■ TO DO ■
In the material below, find every line with "cuboid" and pull it out.

■ MATERIAL TO PROCESS ■
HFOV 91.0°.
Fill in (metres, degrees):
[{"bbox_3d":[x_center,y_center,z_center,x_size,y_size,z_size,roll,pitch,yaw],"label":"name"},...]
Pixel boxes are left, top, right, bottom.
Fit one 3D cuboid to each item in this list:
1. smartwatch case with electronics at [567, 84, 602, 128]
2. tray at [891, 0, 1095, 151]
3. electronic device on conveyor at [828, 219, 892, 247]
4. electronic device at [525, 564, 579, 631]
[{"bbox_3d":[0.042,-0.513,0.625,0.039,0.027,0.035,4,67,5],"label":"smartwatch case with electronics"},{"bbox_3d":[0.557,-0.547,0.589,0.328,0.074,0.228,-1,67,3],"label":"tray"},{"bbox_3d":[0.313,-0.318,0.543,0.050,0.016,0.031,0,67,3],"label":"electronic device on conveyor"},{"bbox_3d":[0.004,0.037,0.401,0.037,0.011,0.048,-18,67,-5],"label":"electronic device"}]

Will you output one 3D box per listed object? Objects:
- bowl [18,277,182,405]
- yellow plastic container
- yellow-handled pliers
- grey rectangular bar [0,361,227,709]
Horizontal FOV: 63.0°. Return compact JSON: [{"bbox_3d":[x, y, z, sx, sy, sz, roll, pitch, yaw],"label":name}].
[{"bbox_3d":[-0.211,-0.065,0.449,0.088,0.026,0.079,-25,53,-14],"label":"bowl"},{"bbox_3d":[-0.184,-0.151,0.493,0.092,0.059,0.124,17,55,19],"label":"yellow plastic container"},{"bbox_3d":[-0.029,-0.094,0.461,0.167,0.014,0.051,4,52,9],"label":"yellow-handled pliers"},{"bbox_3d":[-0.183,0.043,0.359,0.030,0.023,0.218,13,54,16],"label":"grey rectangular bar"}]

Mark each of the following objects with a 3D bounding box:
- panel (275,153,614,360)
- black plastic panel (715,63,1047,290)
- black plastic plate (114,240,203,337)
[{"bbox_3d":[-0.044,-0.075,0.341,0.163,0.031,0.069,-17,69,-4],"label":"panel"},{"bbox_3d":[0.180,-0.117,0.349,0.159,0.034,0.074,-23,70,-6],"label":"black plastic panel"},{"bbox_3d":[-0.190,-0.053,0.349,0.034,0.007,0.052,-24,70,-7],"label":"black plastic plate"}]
---
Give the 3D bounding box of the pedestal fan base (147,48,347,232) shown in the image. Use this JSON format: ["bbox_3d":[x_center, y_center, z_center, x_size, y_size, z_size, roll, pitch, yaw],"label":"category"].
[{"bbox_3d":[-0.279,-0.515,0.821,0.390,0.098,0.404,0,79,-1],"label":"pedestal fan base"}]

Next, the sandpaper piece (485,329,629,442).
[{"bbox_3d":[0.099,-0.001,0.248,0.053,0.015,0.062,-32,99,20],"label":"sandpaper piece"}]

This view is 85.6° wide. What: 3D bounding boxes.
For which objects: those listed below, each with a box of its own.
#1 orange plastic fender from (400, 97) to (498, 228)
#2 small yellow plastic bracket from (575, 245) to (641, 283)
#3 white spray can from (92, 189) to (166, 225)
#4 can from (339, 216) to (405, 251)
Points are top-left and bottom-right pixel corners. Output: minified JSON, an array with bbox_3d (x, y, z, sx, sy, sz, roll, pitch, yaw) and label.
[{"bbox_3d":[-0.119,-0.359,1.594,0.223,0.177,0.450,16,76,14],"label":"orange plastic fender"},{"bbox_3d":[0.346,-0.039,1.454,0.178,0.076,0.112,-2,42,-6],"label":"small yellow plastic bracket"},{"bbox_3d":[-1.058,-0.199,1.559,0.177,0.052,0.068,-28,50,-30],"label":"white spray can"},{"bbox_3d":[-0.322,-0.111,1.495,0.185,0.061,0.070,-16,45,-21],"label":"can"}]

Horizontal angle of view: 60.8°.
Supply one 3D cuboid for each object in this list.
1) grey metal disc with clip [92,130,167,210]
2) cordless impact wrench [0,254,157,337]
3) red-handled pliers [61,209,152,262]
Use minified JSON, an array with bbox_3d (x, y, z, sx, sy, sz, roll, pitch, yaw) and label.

■ TASK SOLUTION ■
Fit one 3D cuboid to each item in this list:
Supply one 3D cuboid for each object in this list.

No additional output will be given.